● **Text for analysis**
════════════════════

Pete the Pup III as "Pete" aka "Petey"
Supporting role. He follows Wheezer to school and perches himself on the teacher's desk.
mule 111
Small part. Brisbane brings this mule into the classroom. Maltin & Bann list Dinah the Mule, but this is clearly a new mule.
skunk 014
Bit part. Marmalade brings this skunk into the classroom. Presumably the same skunk as seen before.
Bit part. The MGM lion appears at the opening of the film.
Can you spot the bug crawling on "Bobby"?

the adults:

June Marlowe as "June Crabtree" aka "Miss Crabtree" aka "Crabby"
Featured role. It's the first day of school, and she has the challenge of dealing with Brisbane.
Otto Fries as the blacksmith
Small part. He talks with Brisbane about a kid he knew that got expelled.
May Wallace as Wheezer's mother
Small part. She tells Wheezer to leave Pete at home.
Lyle Tayo as Brisbane's mother
Small part. She wants her son to be president.
Harry Bernard as the fruit vendor
Small part. He watches as Wheezer walks off with some free apples.
other adults
The film doesn't present us with any additional adults, but the payroll ledger reveals a few more. Both H. J. Garner and W. G. Redican worked on Oct. 2nd. Also, Robert Burns and Harry Arras both worked on Oct. 10th.
in still images
Three portraits are hanging above Miss Crabtree's desk, one of which is of George Washington.

════════════════════

● **Required tasks**
a. In one to three sentences, explain why the cast listing names additional adults even though none of them appear in the film.
b. Please rewrite the cast listing between "Otto Fries as" and "some free apples.", inclusive, putting "farrier" in place of "blacksmith".
c. Translate this sentence from the cast listing into French: "She wants her son to be president."
The records are separate material, unrelated to the cast listing.

════════════════════

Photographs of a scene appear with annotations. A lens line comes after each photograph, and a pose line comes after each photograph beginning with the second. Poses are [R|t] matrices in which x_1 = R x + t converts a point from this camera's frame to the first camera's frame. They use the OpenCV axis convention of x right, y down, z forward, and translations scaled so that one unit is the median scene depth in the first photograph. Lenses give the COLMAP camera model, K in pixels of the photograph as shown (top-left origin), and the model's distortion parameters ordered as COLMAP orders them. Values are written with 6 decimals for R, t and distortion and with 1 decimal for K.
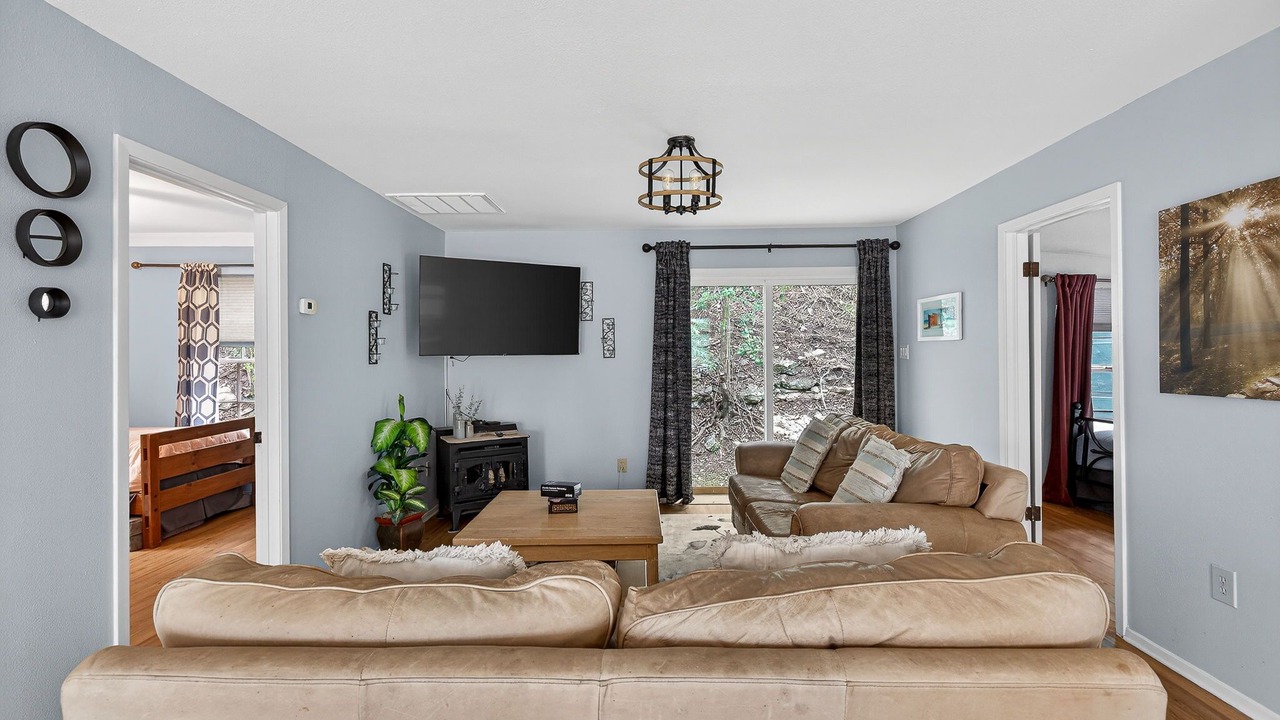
lens RADIAL K [[582.9, 0, 645.2], [0, 582.9, 355.2], [0, 0, 1]] dist [0.000851, -0.001138]
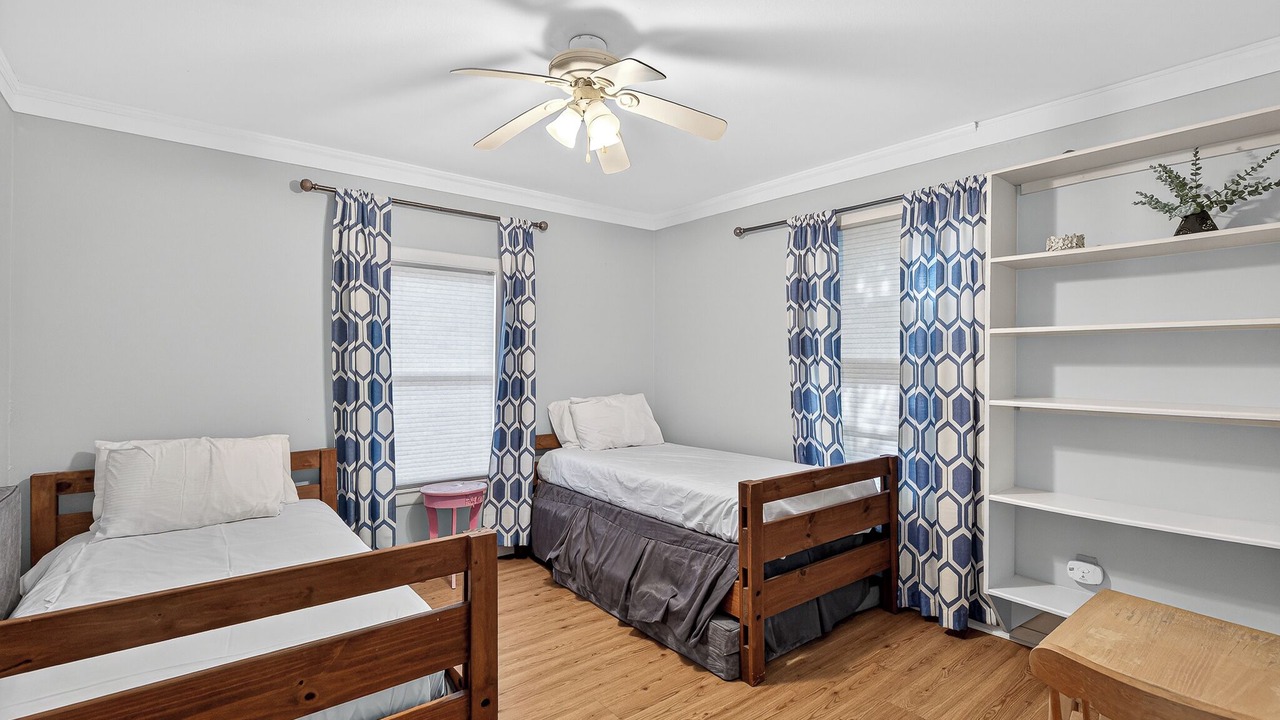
lens RADIAL K [[615.6, 0, 628.8], [0, 615.6, 360.2], [0, 0, 1]] dist [0.005853, -0.000108]
pose [[0.623520, 0.013086, -0.781697, -0.400032], [-0.011061, 0.999907, 0.007917, 0.006650], [0.781729, 0.003710, 0.623608, 0.465414]]
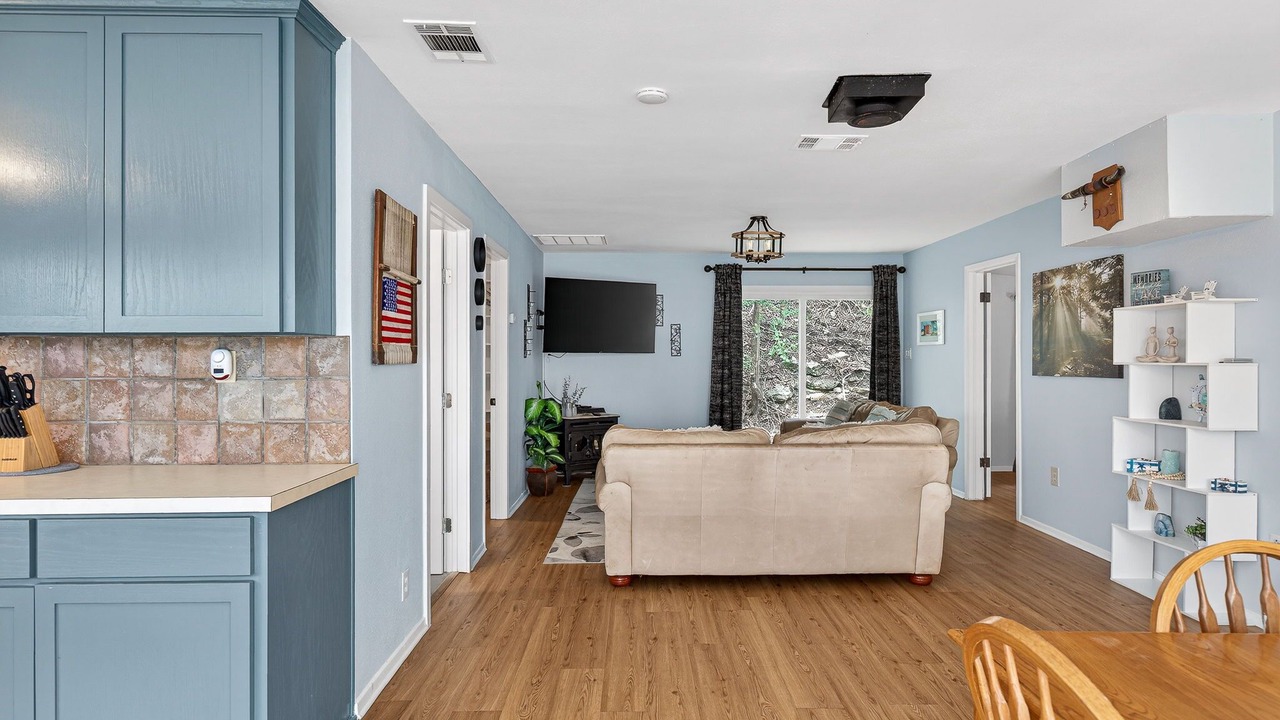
lens RADIAL K [[723.6, 0, 653.9], [0, 723.6, 356.8], [0, 0, 1]] dist [-0.006071, 0.002552]
pose [[0.999250, 0.009115, 0.037622, -0.193938], [-0.008992, 0.999954, -0.003438, 0.013609], [-0.037652, 0.003097, 0.999286, -0.632296]]
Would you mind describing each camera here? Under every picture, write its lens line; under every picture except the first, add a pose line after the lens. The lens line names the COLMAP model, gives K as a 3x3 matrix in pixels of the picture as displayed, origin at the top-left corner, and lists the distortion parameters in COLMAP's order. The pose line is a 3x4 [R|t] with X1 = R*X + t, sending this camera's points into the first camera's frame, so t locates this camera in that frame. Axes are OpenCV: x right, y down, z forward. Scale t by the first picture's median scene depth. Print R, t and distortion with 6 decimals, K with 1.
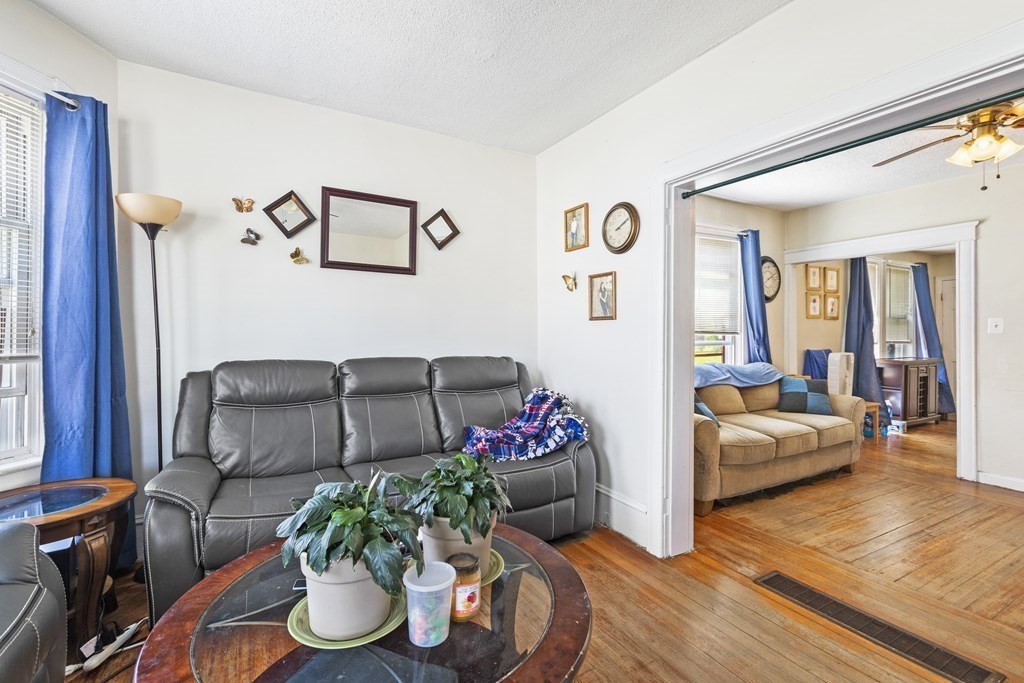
lens RADIAL K [[462.6, 0, 511.1], [0, 462.6, 333.3], [0, 0, 1]] dist [0.001704, 0.000493]
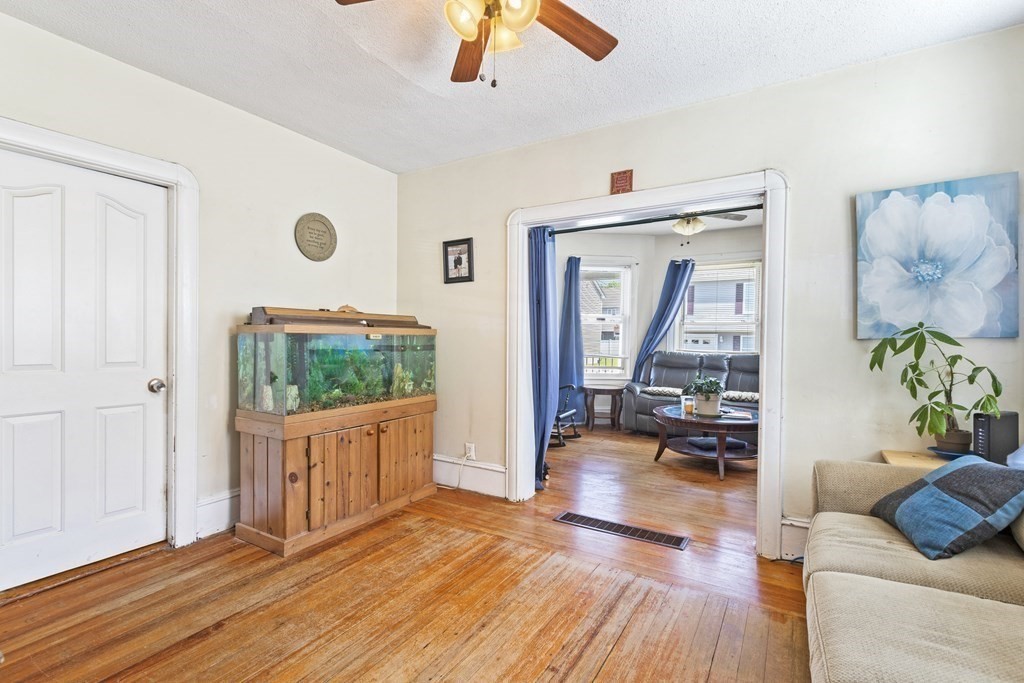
lens RADIAL K [[462.6, 0, 510.1], [0, 462.6, 344.5], [0, 0, 1]] dist [0.001704, 0.000493]
pose [[-0.876074, -0.012041, -0.482026, 0.720972], [-0.018767, 0.999782, 0.009135, 0.008007], [0.481811, 0.017049, -0.876109, 0.861241]]
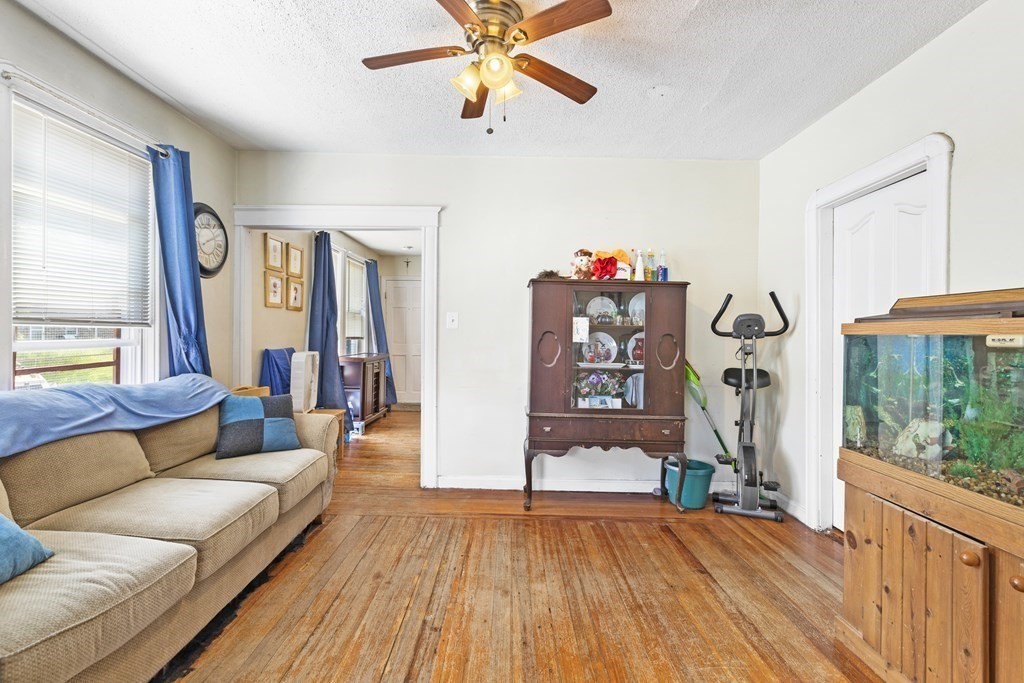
lens RADIAL K [[462.6, 0, 507.9], [0, 462.6, 332.9], [0, 0, 1]] dist [0.001704, 0.000493]
pose [[0.499957, 0.001170, 0.866050, 0.219710], [-0.008187, 0.999961, 0.003376, 0.003997], [-0.866012, -0.008778, 0.499947, 0.335898]]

════════════════════

● **Task responses**
a. The payroll ledger shows that more adults worked on the film. H. J. Garner and W. G. Redican worked on Oct. 2nd, and Robert Burns and Harry Arras worked on Oct. 10th.

b.
Otto Fries as the farrier
Small part. He talks with Brisbane about a kid he knew that got expelled.
May Wallace as Wheezer's mother
Small part. She tells Wheezer to leave Pete at home.
Lyle Tayo as Brisbane's mother
Small part. She wants her son to be president.
Harry Bernard as the fruit vendor
Small part. He watches as Wheezer walks off with some free apples.

c. Elle veut que son fils soit président.